The methods we focus on utilise binary supervised classification to predicts whether the % return for a particular future day is positive or negative. The parameters that need to be evaluated for their accuracy in this case includes deviation from actual outcome and magnitude.
Hit Rate
As the name suggests, the hit rate determines how many times the correct direction was predicted using the training dataset as a % of overall predictions. The Scikit-Learn library has a function that can calculate this as part of training.
Confusion Matrix
This is also known as a contingency table, commonly used after determining the hit rate. The matrix identifies how many times the model forecasted positive returns accurately versus how many times the model forecasted negative returns accurately. The point of this is to work out if the algorithm is more useful towards predicting a certain direction e.g. better at predicting falls in the index. An example strategy based off this involves being long/short depending on its bias.
Behind the scenes the matrix is calculated how many Type I errors and Type II errors for a classifier algorithm. Type I error is where the model incorrectly rejects a true null ("false positive") whilst a Type II error incorrectly fails to reject a false null ("false negative"). These concepts are emphasised in QBUS2810 Statistical Modelling for Business (Usyd Business Analytics subject). Again, Scikit-Learn also has a function to calculate the confusion matrix.
Factor Choice
A logical approach to select predictors involves identifying the fundamental drivers of asset movement. It is sometimes simpler than what most people thing - in the S&P500, the 500 companies listed will be the drivers as it is composed of their value. The question is can the past predict the future i.e. do prior returns hold any predictive power. We could add fundamental macro data e.g. employment, inflation, interest rates, earnings, etc. A more creative approach is examining exchange rates with countries that trade most with the US as drivers.

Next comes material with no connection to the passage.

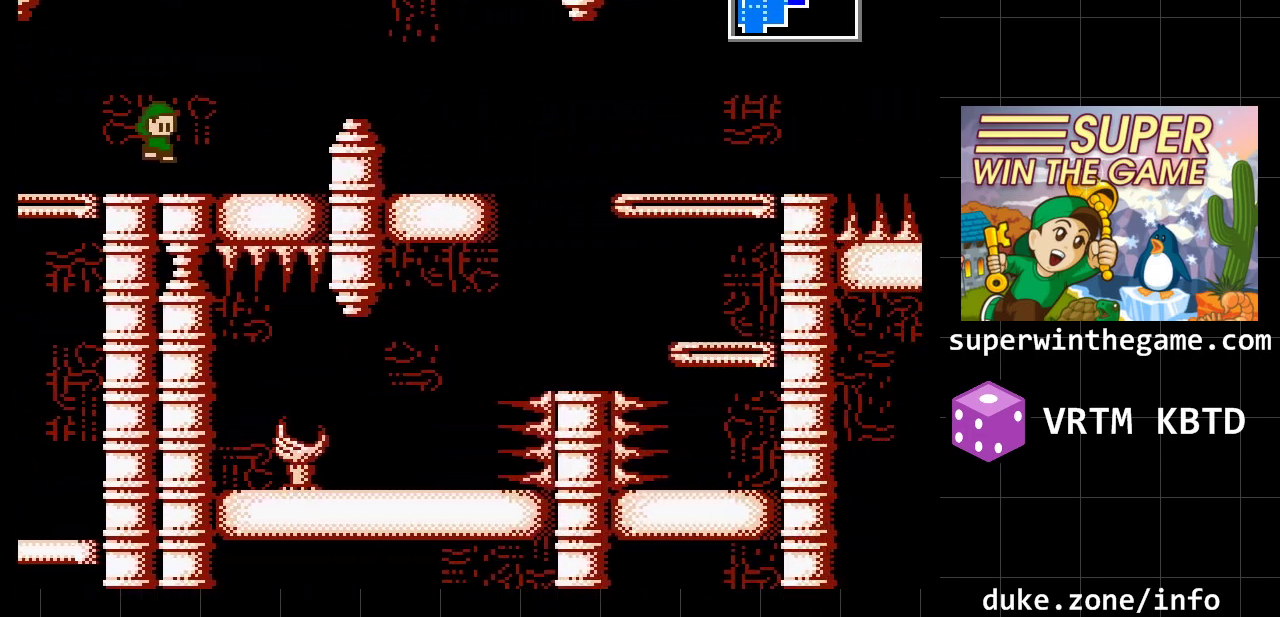
{"buttons": [], "events": []}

When considering historical asset prices in a time series, indicators include lags e.g. k-1, k-2, k-3,...k-p for daily time series with p lags. Traded volume is also a common indicator, we form a p + one dimensional feature vector daily which includes the p time lags and volume.
The above information is considered micro data, related to and found within the time series itself. External macro time series can be overlaid in the forecasts. Commodities prices can be correlated to weather, or forex related with offshore interest rates. Firstly we work out whether the correlations are statistically significant to include in a trading strategy.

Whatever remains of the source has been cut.